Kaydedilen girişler

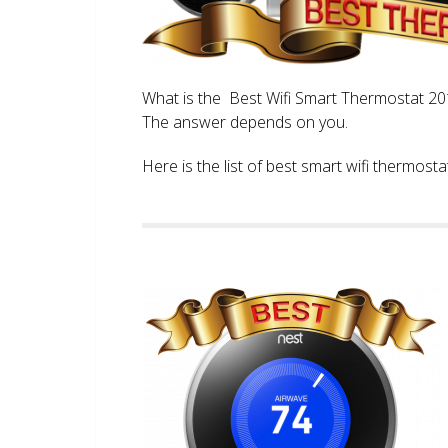
What is the Best Wifi Smart Thermostat 2017
The answer depends on you.
Here is the list of best smart wifi thermos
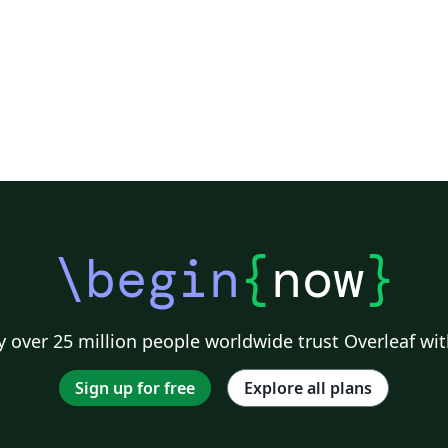
\begin
{
now
}
 over 25 million people worldwide trust Overleaf wit
Sign up for free
Explore all plans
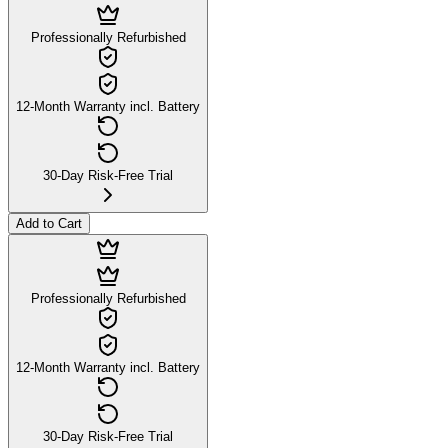
Professionally Refurbished
12-Month Warranty incl. Battery
30-Day Risk-Free Trial
Add to Cart
Professionally Refurbished
12-Month Warranty incl. Battery
30-Day Risk-Free Trial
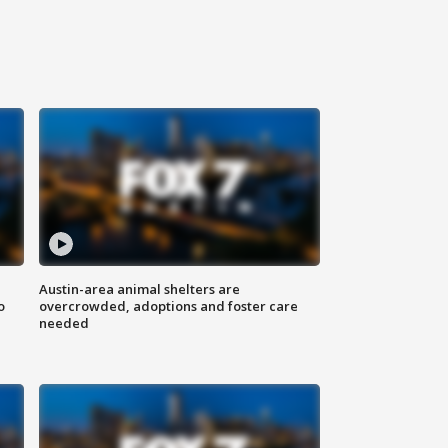
Austin-area animal shelters are
o
overcrowded, adoptions and foster care
needed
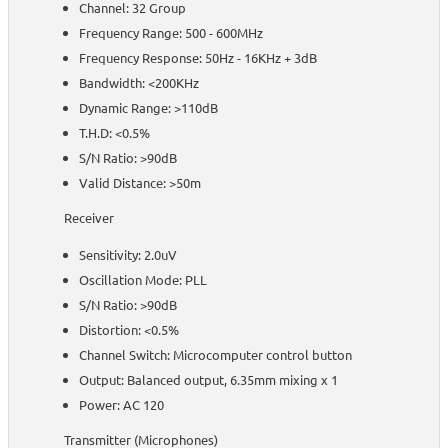
Channel: 32 Group
Frequency Range: 500 - 600MHz
Frequency Response: 50Hz - 16KHz + 3dB
Bandwidth: <200KHz
Dynamic Range: >110dB
T.H.D: <0.5%
S/N Ratio: >90dB
Valid Distance: >50m
Receiver
Sensitivity: 2.0uV
Oscillation Mode: PLL
S/N Ratio: >90dB
Distortion: <0.5%
Channel Switch: Microcomputer control button
Output: Balanced output, 6.35mm mixing x 1
Power: AC 120
Transmitter (Microphones)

Göreviniz: Malzemedeki bütün satırları hiç değiştirmeden çıkarın. Resimleri cevaba katmayın.

Sorunun Cevabı:
What is the Best Wifi Smart Thermostat 2017
The answer depends on you.
Here is the list of best smart wifi thermos
\begin
{
now
}
 over 25 million people worldwide trust Overleaf wit
Sign up for free
Explore all plans
Professionally Refurbished
12-Month Warranty incl. Battery
30-Day Risk-Free Trial
Add to Cart
Professionally Refurbished
12-Month Warranty incl. Battery
30-Day Risk-Free Trial
Austin-area animal shelters are
o
overcrowded, adoptions and foster care
needed
Channel: 32 Group
Frequency Range: 500 - 600MHz
Frequency Response: 50Hz - 16KHz + 3dB
Bandwidth: <200KHz
Dynamic Range: >110dB
T.H.D: <0.5%
S/N Ratio: >90dB
Valid Distance: >50m
Receiver
Sensitivity: 2.0uV
Oscillation Mode: PLL
S/N Ratio: >90dB
Distortion: <0.5%
Channel Switch: Microcomputer control button
Output: Balanced output, 6.35mm mixing x 1
Power: AC 120
Transmitter (Microphones)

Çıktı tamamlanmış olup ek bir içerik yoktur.